### [Input records]
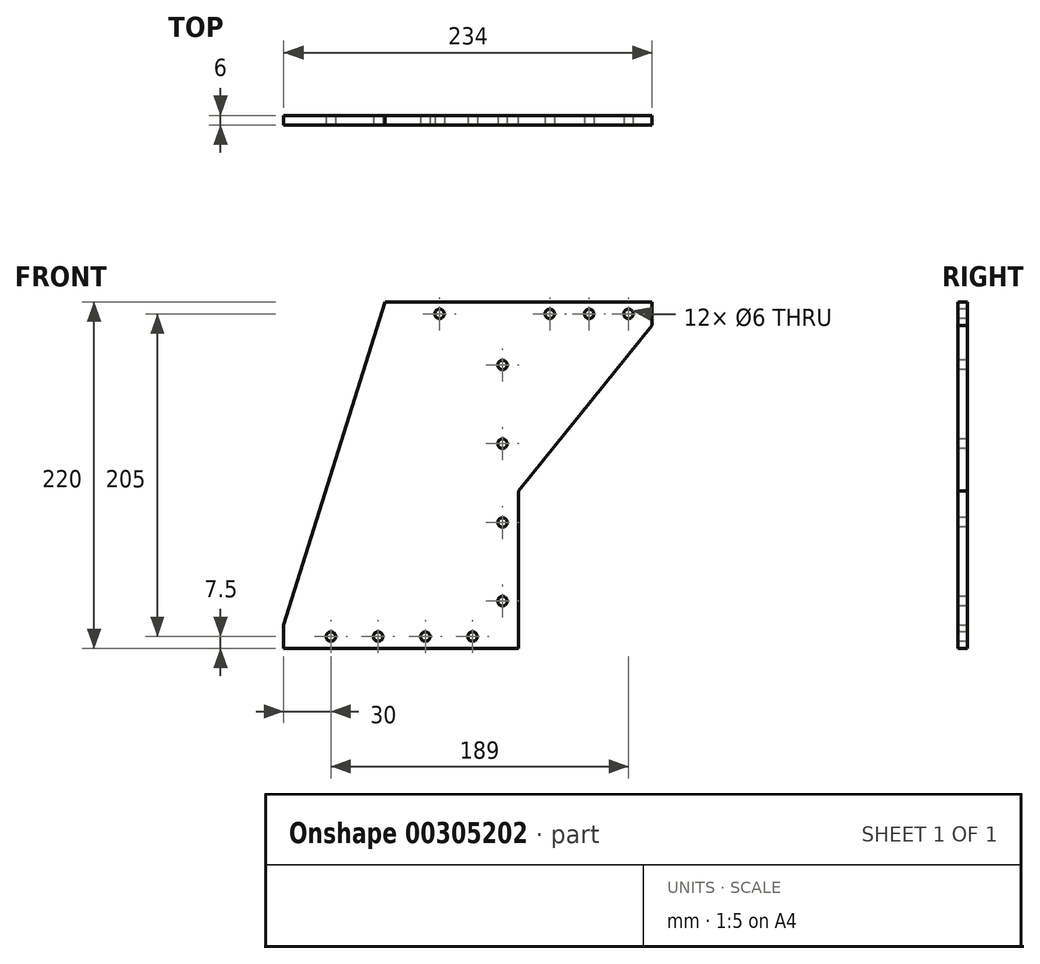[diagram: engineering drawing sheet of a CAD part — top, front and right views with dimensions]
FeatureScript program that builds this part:
annotation { "Feature Type Name" : "Feature", "Feature Type Description" : "" }
export const myFeature = defineFeature(function(context is Context, id is Id, definition is map)
    precondition{}
    {
        {
            var Q0;
            Q0=qCreatedBy(makeId("Front.planeOp"),FACE);
            var sketch = newSketch(context, id + "F0", { "sketchPlane" : qUnion([Q0])});
            skLineSegment(sketch, "E0", {"start": v(0, -12.5) * mm, "end": v(100, -12.5) * mm});
            skLineSegment(sketch, "E1", {"start": v(100, -12.5) * mm, "end": v(100, 87.5) * mm});
            skLineSegment(sketch, "E2", {"start": v(130, 207.5) * mm, "end": v(34.41, 207.5) * mm});
            skLineSegment(sketch, "E3", {"start": v(34.41, 207.5) * mm, "end": v(15.27, 207.5) * mm});
            skLineSegment(sketch, "E4", {"start": v(0, -12.5) * mm, "end": v(-49, -12.5) * mm});
            skLineSegment(sketch, "E5", {"start": v(-49, -12.5) * mm, "end": v(-49, 2.5) * mm});
            skLineSegment(sketch, "E6", {"start": v(-49, 2.5) * mm, "end": v(15.27, 207.5) * mm});
            skLineSegment(sketch, "E7", {"start": v(130, 207.5) * mm, "end": v(185, 207.5) * mm});
            skLineSegment(sketch, "E8", {"start": v(185, 207.5) * mm, "end": v(185, 192.5) * mm});
            skLineSegment(sketch, "E9", {"start": v(100, 87.5) * mm, "end": v(185, 192.5) * mm});
            skSolve(sketch);
        }
        {
            var Q0;
            Q0 = qSketchRegion(id + "F0", true);
            extrude(context, id + "F1", {"entities" : qUnion([Q0]), "depth" : 6 * mm});
        }
        {
            var Q0;
            Q0=makeQuery(id+"F1.opExtrude","CAP_FACE",FACE,{"disambiguationData":[OSD([sQuery(id+"F0.wireOp",EDGE,"E0"),sQuery(id+"F0.wireOp",EDGE,"E1"),sQuery(id+"F0.wireOp",EDGE,"E2"),sQuery(id+"F0.wireOp",EDGE,"E3"),sQuery(id+"F0.wireOp",EDGE,"E4"),sQuery(id+"F0.wireOp",EDGE,"E5"),sQuery(id+"F0.wireOp",EDGE,"E6"),sQuery(id+"F0.wireOp",EDGE,"E7"),sQuery(id+"F0.wireOp",EDGE,"E8"),sQuery(id+"F0.wireOp",EDGE,"E9")])],"isStart":false});
            var sketch = newSketch(context, id + "F2", { "sketchPlane" : qUnion([Q0])});
            skPoint(sketch, "E10", {"position": v(170, 200) * mm});
            skPoint(sketch, "E11", {"position": v(145, 200) * mm});
            skPoint(sketch, "E12", {"position": v(120, 200) * mm});
            skPoint(sketch, "E13", {"position": v(90, 167.5) * mm});
            skPoint(sketch, "E14", {"position": v(90, 117.5) * mm});
            skPoint(sketch, "E15", {"position": v(90, 67.5) * mm});
            skPoint(sketch, "E16", {"position": v(90, 17.5) * mm});
            skPoint(sketch, "E17", {"position": v(-19, -5) * mm});
            skPoint(sketch, "E18", {"position": v(11, -5) * mm});
            skPoint(sketch, "E19", {"position": v(41, -5) * mm});
            skPoint(sketch, "E20", {"position": v(71, -5) * mm});
            skPoint(sketch, "E21", {"position": v(50, 200) * mm});
            skSolve(sketch);
        }
        {
            var Q0;
            Q0=sQuery(id+"F2.wireOp",VERTEX,"E12");
            var Q1;
            Q1=sQuery(id+"F2.wireOp",VERTEX,"E11");
            var Q2;
            Q2=sQuery(id+"F2.wireOp",VERTEX,"E10");
            var Q3;
            Q3=sQuery(id+"F2.wireOp",VERTEX,"E13");
            var Q4;
            Q4=sQuery(id+"F2.wireOp",VERTEX,"E14");
            var Q5;
            Q5=sQuery(id+"F2.wireOp",VERTEX,"E15");
            var Q6;
            Q6=sQuery(id+"F2.wireOp",VERTEX,"E16");
            var Q7;
            Q7=sQuery(id+"F2.wireOp",VERTEX,"E19");
            var Q8;
            Q8=sQuery(id+"F2.wireOp",VERTEX,"E18");
            var Q9;
            Q9=sQuery(id+"F2.wireOp",VERTEX,"E17");
            var Q10;
            Q10=sQuery(id+"F2.wireOp",VERTEX,"E20");
            var Q11;
            Q11=sQuery(id+"F2.wireOp",VERTEX,"E21");
            var Q12;
            Q12=makeQuery(id+"F1.opExtrude","SWEPT_BODY",BODY,{"disambiguationData":[OSD([sQuery(id+"F0.wireOp",EDGE,"E0"),sQuery(id+"F0.wireOp",EDGE,"E1"),sQuery(id+"F0.wireOp",EDGE,"E2"),sQuery(id+"F0.wireOp",EDGE,"E3"),sQuery(id+"F0.wireOp",EDGE,"E4"),sQuery(id+"F0.wireOp",EDGE,"E5"),sQuery(id+"F0.wireOp",EDGE,"E6"),sQuery(id+"F0.wireOp",EDGE,"E7"),sQuery(id+"F0.wireOp",EDGE,"E8"),sQuery(id+"F0.wireOp",EDGE,"E9")])]});
            hole(context, id + "F3", {"style" : HoleStyle.SIMPLE, "endStyle" : HoleEndStyle.THROUGH, "holeDiameter" : 6 * mm, "tappedDepth" : 12.6 * mm, "tapClearance" : 3, "startFromSketch" : true, "locations" : qUnion([Q0, Q1, Q2, Q3, Q4, Q5, Q6, Q7, Q8, Q9, Q10, Q11]), "scope" : qUnion([Q12])});
        }
    });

### [Requirement]
Write out every one of the records above word for word, leaving out the pictures.

### [Output of the exercise]
[diagram: engineering drawing sheet of a CAD part — top, front and right views with dimensions]
FeatureScript program that builds this part:
annotation { "Feature Type Name" : "Feature", "Feature Type Description" : "" }
export const myFeature = defineFeature(function(context is Context, id is Id, definition is map)
    precondition{}
    {
        {
            var Q0;
            Q0=qCreatedBy(makeId("Front.planeOp"),FACE);
            var sketch = newSketch(context, id + "F0", { "sketchPlane" : qUnion([Q0])});
            skLineSegment(sketch, "E0", {"start": v(0, -12.5) * mm, "end": v(100, -12.5) * mm});
            skLineSegment(sketch, "E1", {"start": v(100, -12.5) * mm, "end": v(100, 87.5) * mm});
            skLineSegment(sketch, "E2", {"start": v(130, 207.5) * mm, "end": v(34.41, 207.5) * mm});
            skLineSegment(sketch, "E3", {"start": v(34.41, 207.5) * mm, "end": v(15.27, 207.5) * mm});
            skLineSegment(sketch, "E4", {"start": v(0, -12.5) * mm, "end": v(-49, -12.5) * mm});
            skLineSegment(sketch, "E5", {"start": v(-49, -12.5) * mm, "end": v(-49, 2.5) * mm});
            skLineSegment(sketch, "E6", {"start": v(-49, 2.5) * mm, "end": v(15.27, 207.5) * mm});
            skLineSegment(sketch, "E7", {"start": v(130, 207.5) * mm, "end": v(185, 207.5) * mm});
            skLineSegment(sketch, "E8", {"start": v(185, 207.5) * mm, "end": v(185, 192.5) * mm});
            skLineSegment(sketch, "E9", {"start": v(100, 87.5) * mm, "end": v(185, 192.5) * mm});
            skSolve(sketch);
        }
        {
            var Q0;
            Q0 = qSketchRegion(id + "F0", true);
            extrude(context, id + "F1", {"entities" : qUnion([Q0]), "depth" : 6 * mm});
        }
        {
            var Q0;
            Q0=makeQuery(id+"F1.opExtrude","CAP_FACE",FACE,{"disambiguationData":[OSD([sQuery(id+"F0.wireOp",EDGE,"E0"),sQuery(id+"F0.wireOp",EDGE,"E1"),sQuery(id+"F0.wireOp",EDGE,"E2"),sQuery(id+"F0.wireOp",EDGE,"E3"),sQuery(id+"F0.wireOp",EDGE,"E4"),sQuery(id+"F0.wireOp",EDGE,"E5"),sQuery(id+"F0.wireOp",EDGE,"E6"),sQuery(id+"F0.wireOp",EDGE,"E7"),sQuery(id+"F0.wireOp",EDGE,"E8"),sQuery(id+"F0.wireOp",EDGE,"E9")])],"isStart":false});
            var sketch = newSketch(context, id + "F2", { "sketchPlane" : qUnion([Q0])});
            skPoint(sketch, "E10", {"position": v(170, 200) * mm});
            skPoint(sketch, "E11", {"position": v(145, 200) * mm});
            skPoint(sketch, "E12", {"position": v(120, 200) * mm});
            skPoint(sketch, "E13", {"position": v(90, 167.5) * mm});
            skPoint(sketch, "E14", {"position": v(90, 117.5) * mm});
            skPoint(sketch, "E15", {"position": v(90, 67.5) * mm});
            skPoint(sketch, "E16", {"position": v(90, 17.5) * mm});
            skPoint(sketch, "E17", {"position": v(-19, -5) * mm});
            skPoint(sketch, "E18", {"position": v(11, -5) * mm});
            skPoint(sketch, "E19", {"position": v(41, -5) * mm});
            skPoint(sketch, "E20", {"position": v(71, -5) * mm});
            skPoint(sketch, "E21", {"position": v(50, 200) * mm});
            skSolve(sketch);
        }
        {
            var Q0;
            Q0=sQuery(id+"F2.wireOp",VERTEX,"E12");
            var Q1;
            Q1=sQuery(id+"F2.wireOp",VERTEX,"E11");
            var Q2;
            Q2=sQuery(id+"F2.wireOp",VERTEX,"E10");
            var Q3;
            Q3=sQuery(id+"F2.wireOp",VERTEX,"E13");
            var Q4;
            Q4=sQuery(id+"F2.wireOp",VERTEX,"E14");
            var Q5;
            Q5=sQuery(id+"F2.wireOp",VERTEX,"E15");
            var Q6;
            Q6=sQuery(id+"F2.wireOp",VERTEX,"E16");
            var Q7;
            Q7=sQuery(id+"F2.wireOp",VERTEX,"E19");
            var Q8;
            Q8=sQuery(id+"F2.wireOp",VERTEX,"E18");
            var Q9;
            Q9=sQuery(id+"F2.wireOp",VERTEX,"E17");
            var Q10;
            Q10=sQuery(id+"F2.wireOp",VERTEX,"E20");
            var Q11;
            Q11=sQuery(id+"F2.wireOp",VERTEX,"E21");
            var Q12;
            Q12=makeQuery(id+"F1.opExtrude","SWEPT_BODY",BODY,{"disambiguationData":[OSD([sQuery(id+"F0.wireOp",EDGE,"E0"),sQuery(id+"F0.wireOp",EDGE,"E1"),sQuery(id+"F0.wireOp",EDGE,"E2"),sQuery(id+"F0.wireOp",EDGE,"E3"),sQuery(id+"F0.wireOp",EDGE,"E4"),sQuery(id+"F0.wireOp",EDGE,"E5"),sQuery(id+"F0.wireOp",EDGE,"E6"),sQuery(id+"F0.wireOp",EDGE,"E7"),sQuery(id+"F0.wireOp",EDGE,"E8"),sQuery(id+"F0.wireOp",EDGE,"E9")])]});
            hole(context, id + "F3", {"style" : HoleStyle.SIMPLE, "endStyle" : HoleEndStyle.THROUGH, "holeDiameter" : 6 * mm, "tappedDepth" : 12.6 * mm, "tapClearance" : 3, "startFromSketch" : true, "locations" : qUnion([Q0, Q1, Q2, Q3, Q4, Q5, Q6, Q7, Q8, Q9, Q10, Q11]), "scope" : qUnion([Q12])});
        }
    });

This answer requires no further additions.